L’éducation a comme finalité de rendre meilleur. Elle se fonde sur des valeurs universelles : la recherche du vrai, du beau, du bien. Dans l’éducation, les questions sont plus importantes que les réponses et chaque réponse amène une nouvelle question. Suivant une telle perspective, l’individu-sujet a les moyens de penser le monde, de le questionner, de se questionner lui-même. Socrate pratiquait envers les sophistes l’ironie socratique, ce qu’on pourrait appeler sa deuxième méthode, pour les faire découvrir les failles dans leur raisonnement. Ils les traitaient de ‘’sachants’’ très savants et disait souvent sous un ton ironique, en religion, on dirait peut-être humilité: ‘’Tout ce que je sais, c’est que je sais rien’’6.

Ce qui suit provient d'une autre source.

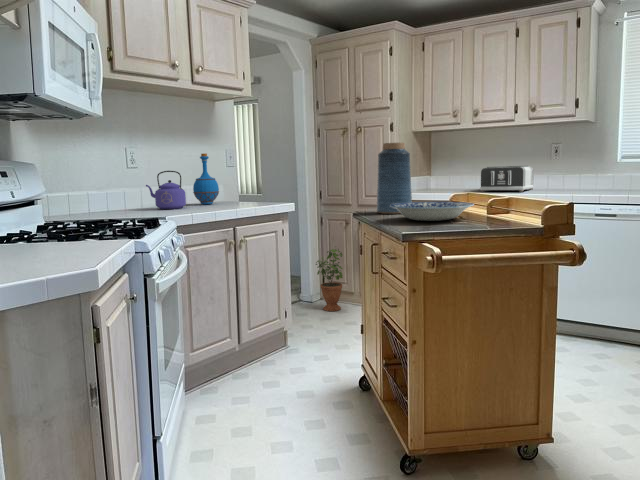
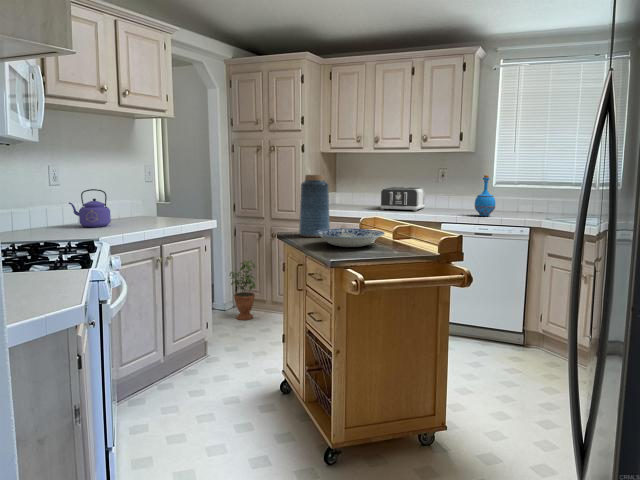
bottle: present [193,154,219,205] -> present [475,175,496,216]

Ainsi, nous comprenons la nuance qui existe entre instruction et éducation. Faisons remarquer également à partir de cette réflexion sur la connaissance que la philosophie se confond avec l’éducation et qu’à celle-ci (l’éducation) doit être accordée la plus grande valeur puisqu’elle rend meilleur et dans la vie publique et dans la vie privée. Une telle conception de l’éducation prône (tend vers) une société plus juste, plus équitable, plus humaine. Le rôle, le but, la finalité de toute éducation véritable dans une pédagogie qui se veut humaniste est donc d’aider l’élève, l’apprenant à apprendre à voir, de lui donner les moyens de rompre les chaînes de l’ignorance, de s’ouvrir, de s’émanciper ou mieux de faire l’acquisitions des moyens qui contribuent à son émancipation intellectuelle (Rancière, 2012).